Attacco alla libertà di impresa

Redazione

Anche se non è piaciuta al ministro Corrado Passera, la reazione della Fiat alla sentenza che le impone di far rientrare in produzione gli ex dipendenti Fiom che non erano stati riassunti “pre discriminazione” ha un senso: rivendicare il diritto dell’azienda a stabilire la dimensione della mano d’opera necessaria a realizzare la produzione, ridotta per effetto della pesante situazione di mercato.
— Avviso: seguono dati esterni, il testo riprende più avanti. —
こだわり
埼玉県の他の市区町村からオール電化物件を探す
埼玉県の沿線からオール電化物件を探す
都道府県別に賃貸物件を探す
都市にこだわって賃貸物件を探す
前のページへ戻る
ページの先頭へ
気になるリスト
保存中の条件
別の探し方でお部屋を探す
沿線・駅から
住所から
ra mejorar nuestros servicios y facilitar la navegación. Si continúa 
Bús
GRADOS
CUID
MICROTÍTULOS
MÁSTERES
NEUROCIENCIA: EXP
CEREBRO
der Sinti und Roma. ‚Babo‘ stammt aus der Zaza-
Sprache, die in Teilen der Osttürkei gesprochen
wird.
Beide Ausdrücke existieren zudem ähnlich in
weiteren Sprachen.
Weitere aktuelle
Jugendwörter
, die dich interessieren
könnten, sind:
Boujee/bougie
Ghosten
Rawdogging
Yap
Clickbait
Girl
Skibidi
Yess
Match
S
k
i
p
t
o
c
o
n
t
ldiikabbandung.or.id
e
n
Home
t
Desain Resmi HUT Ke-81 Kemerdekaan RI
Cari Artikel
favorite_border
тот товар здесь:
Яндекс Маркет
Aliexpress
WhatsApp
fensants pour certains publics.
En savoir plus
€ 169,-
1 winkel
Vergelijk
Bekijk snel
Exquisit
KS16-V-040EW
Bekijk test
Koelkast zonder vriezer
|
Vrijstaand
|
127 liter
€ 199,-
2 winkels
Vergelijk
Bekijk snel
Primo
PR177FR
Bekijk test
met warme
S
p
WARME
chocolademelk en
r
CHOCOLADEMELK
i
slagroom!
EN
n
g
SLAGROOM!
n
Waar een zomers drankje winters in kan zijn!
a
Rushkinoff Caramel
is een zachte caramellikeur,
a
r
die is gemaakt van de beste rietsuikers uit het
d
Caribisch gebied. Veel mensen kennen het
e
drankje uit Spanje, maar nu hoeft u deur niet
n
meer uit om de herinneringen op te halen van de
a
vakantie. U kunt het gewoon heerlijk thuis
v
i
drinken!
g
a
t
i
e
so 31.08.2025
    Anche se non è piaciuta al ministro Corrado Passera, la reazione della Fiat alla sentenza che le impone di far rientrare in produzione gli ex dipendenti Fiom che non erano stati riassunti “pre discriminazione” ha un senso: rivendicare il diritto dell’azienda a stabilire la dimensione della mano d’opera necessaria a realizzare la produzione, ridotta per effetto della pesante situazione di mercato. Fa impressione osservare che anche commentatori  che solitamente denunciano il livello basso della libertà di mercato attribuito all’Italia non si rendano conto della lesione che a questa libertà viene inflitta dall’imposizione di una sorta di “imponibile di mano d’opera”, per giunta basato sulla suddivisione delle adesioni ai sindacati. L’imponibile di mano d’opera non è una novità nella storia italiana. Fu uno degli elementi del “compromesso giolittiano”, che conferì alle Camere del lavoro e alle coopertive della valle padana la funzione impropria di centri di collocamento, soprattutto di lavoro bracciantile nelle aziende agricole. La misura venne giustificata dall’esigenza di combattere lo sfruttamento dei lavoratori, di imporre un equilibrio ragionevole tra dimensione delle fattorie e quantità di lavoro impiegata. Ben presto però si passò all’abuso, all’esercizio di un monopolio dell’impiego che, durante e dopo il “biennio rosso” 1919-1920, provocò una rabbiosa reazione agraria alla quale le strutture del movimento operaio non ressero – e questa fu una delle ragioni del successo della reazione fascista.

    Naturalmente la situazione attuale è diversa, la scelta della Fiat di mettere in mobilità un numero di lavoratori pari a quelli che è stata costretta a riassumere non ha niente a che vedere con il foraggiamento di squadracce. Resta il problema di una imposizione dall’esterno delle responsabilità aziendali di decisioni sull’impiego di mano d’opera, che rende aleatorio ogni piano di risanamento o di sviluppo produttivo, introducendo una variabile spuria nel conto economico. Marchionne ha reagito a queste imposizioni, in difesa della sostanza di un accordo approvato dalla maggioranza dei lavoratori e che un sindacato messo in minoranza intende sabotare con una guerriglia giudiziaria che ha ottenuto per ora sentenze favorevoli. L’efficacia delle scelte della Fiat è sottoposta al giudizio dei mercati, ma deve potersi dispiegare  in base a un elementare principio di libertà d’impresa, che ha il diritto e il dovere di difendere.